• **WORK INSTRUCTION**:
Rewrite the listing below with "Is it true that" swapped for "Is it correct that" and nothing else changed, leaving out the pictures.

• **DATASET EXCERPTS**:
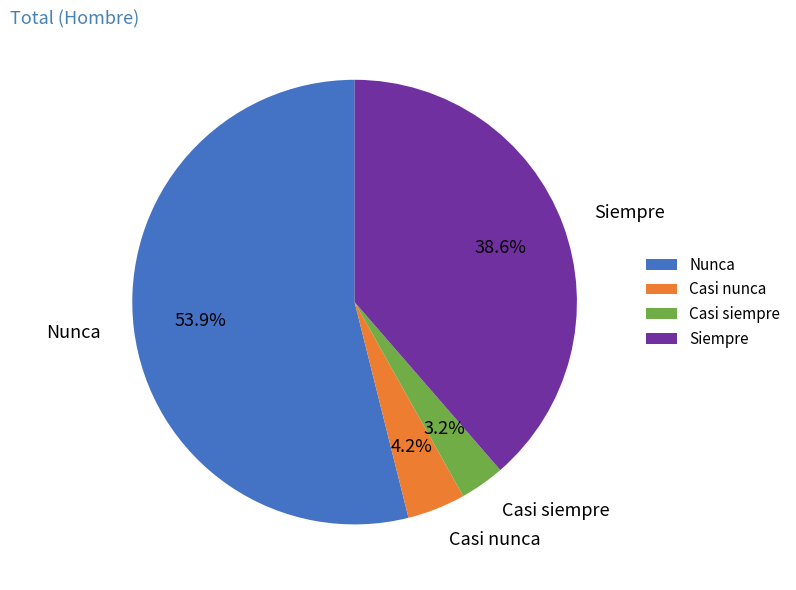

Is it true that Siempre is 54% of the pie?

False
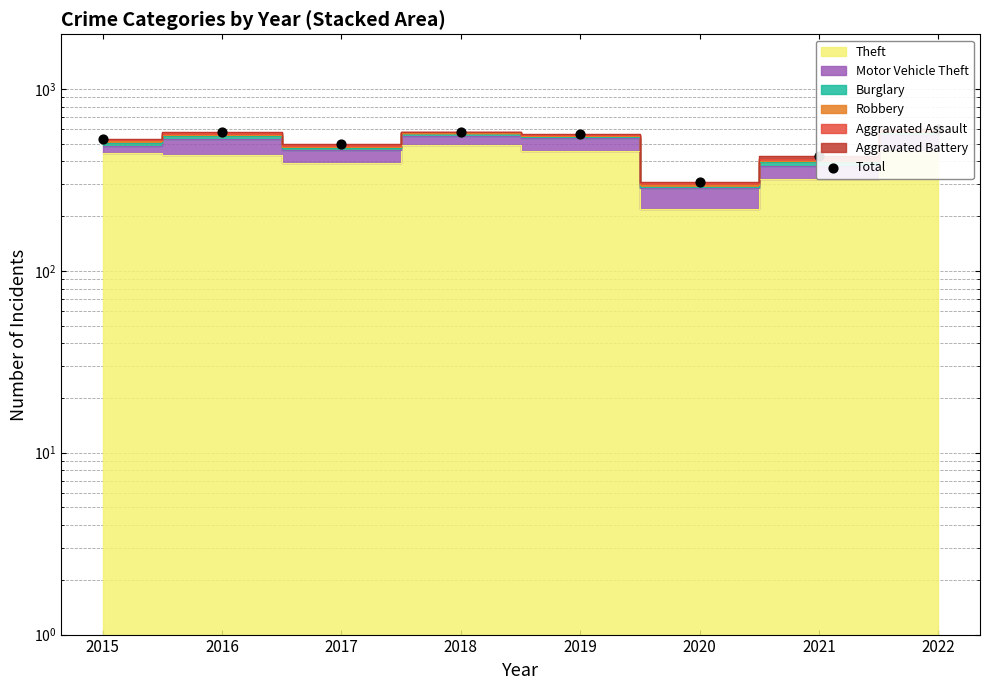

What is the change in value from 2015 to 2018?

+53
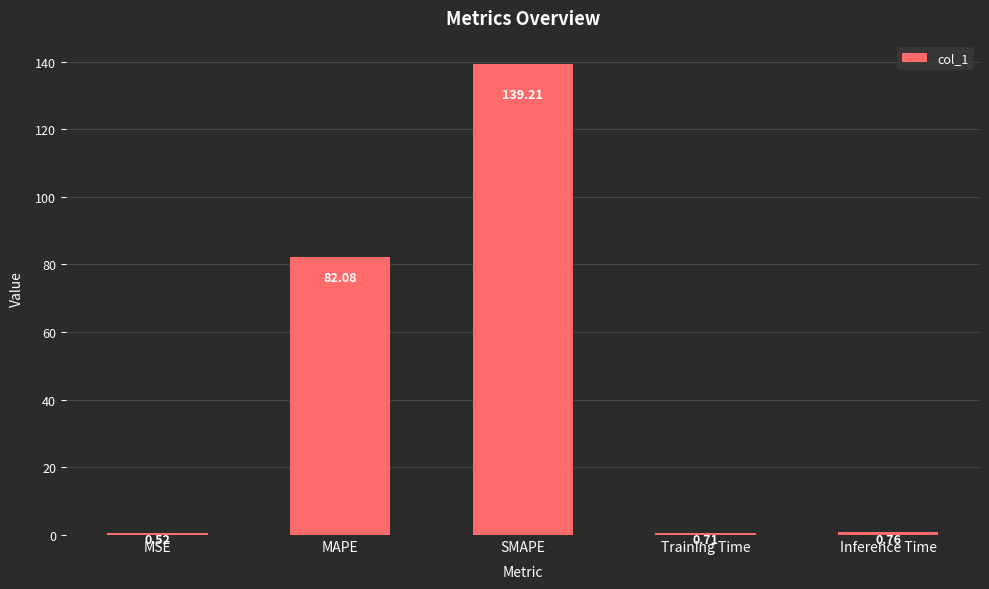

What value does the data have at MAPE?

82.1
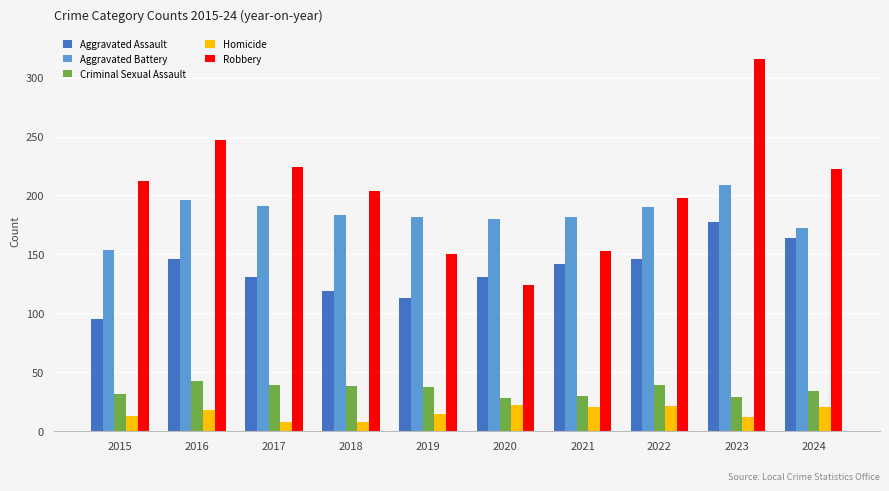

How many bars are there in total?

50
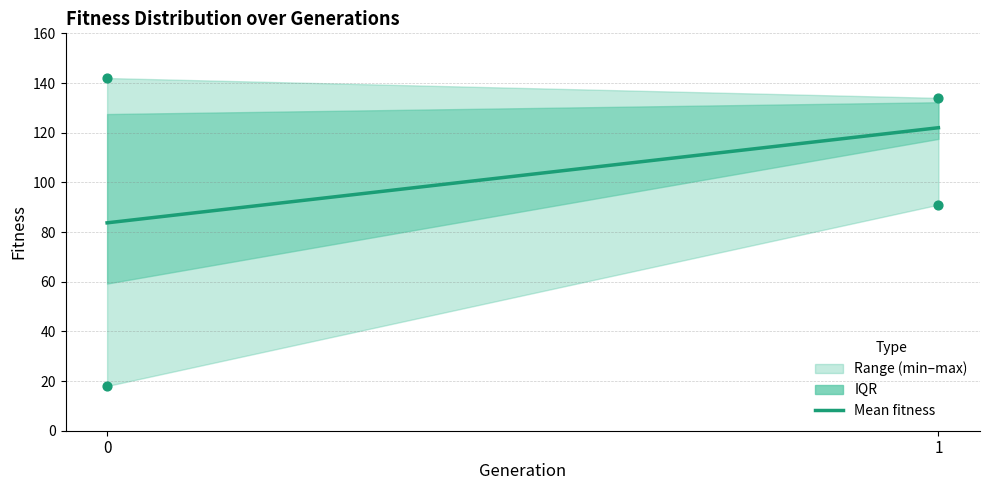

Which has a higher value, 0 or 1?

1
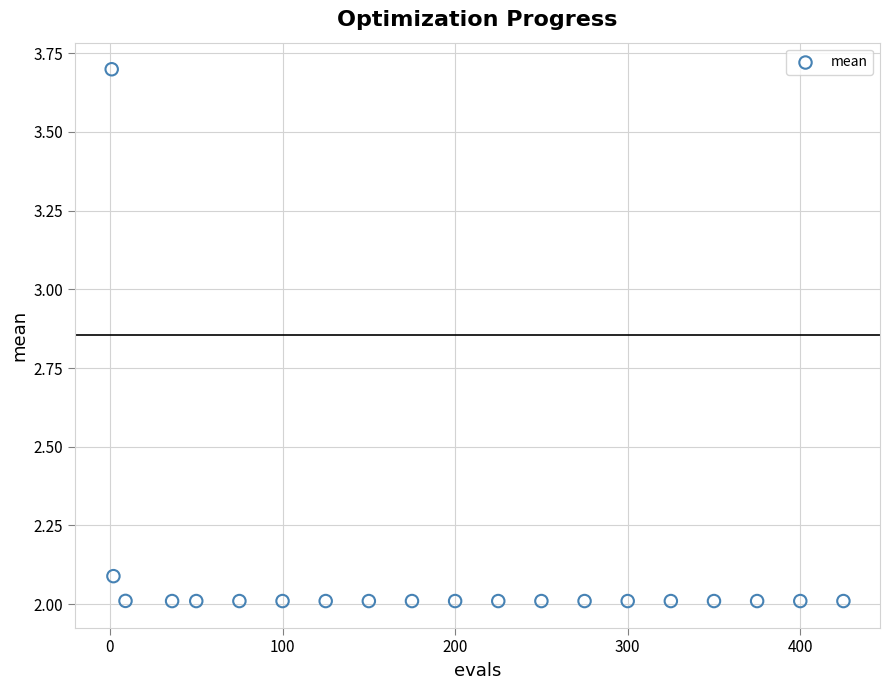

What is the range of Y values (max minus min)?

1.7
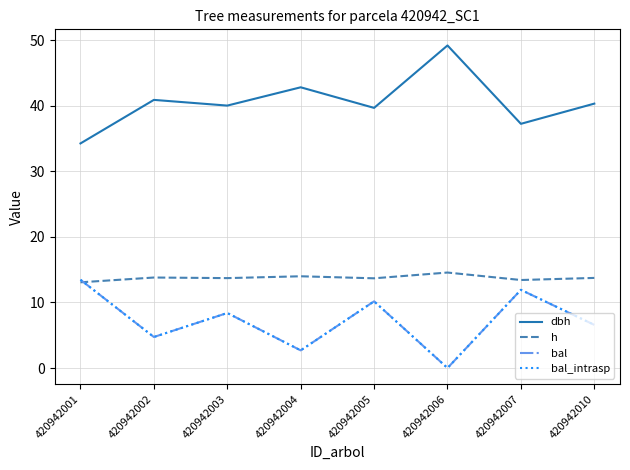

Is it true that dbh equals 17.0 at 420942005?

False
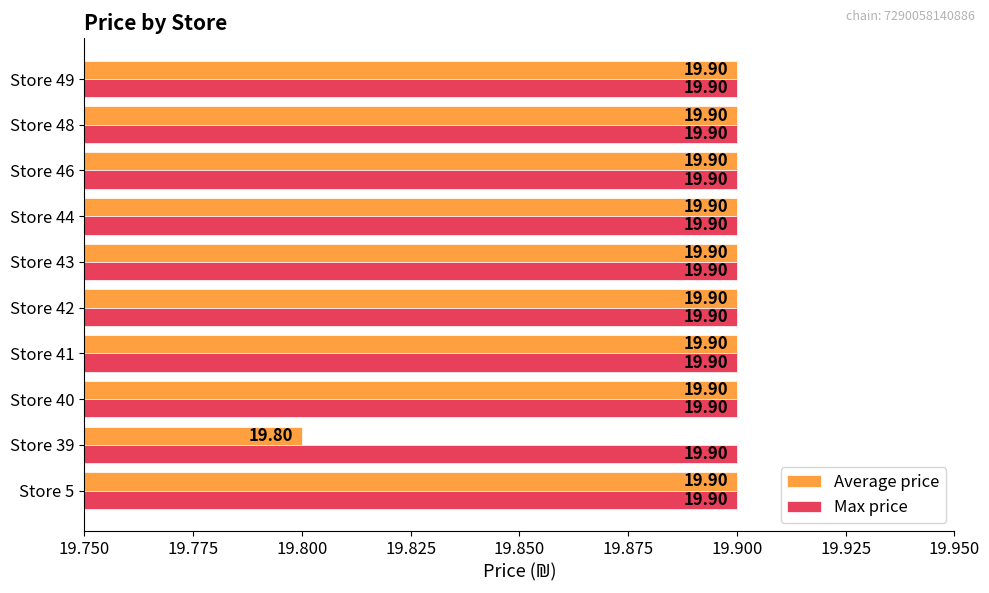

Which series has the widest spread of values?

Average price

• **OUTPUT OF THE EXERCISE**:
Is it correct that Siempre is 54% of the pie?

False

What is the change in value from 2015 to 2018?

+53

What value does the data have at MAPE?

82.1

How many bars are there in total?

50

Which has a higher value, 0 or 1?

1

What is the range of Y values (max minus min)?

1.7

Is it correct that dbh equals 17.0 at 420942005?

False

Which series has the widest spread of values?

Average price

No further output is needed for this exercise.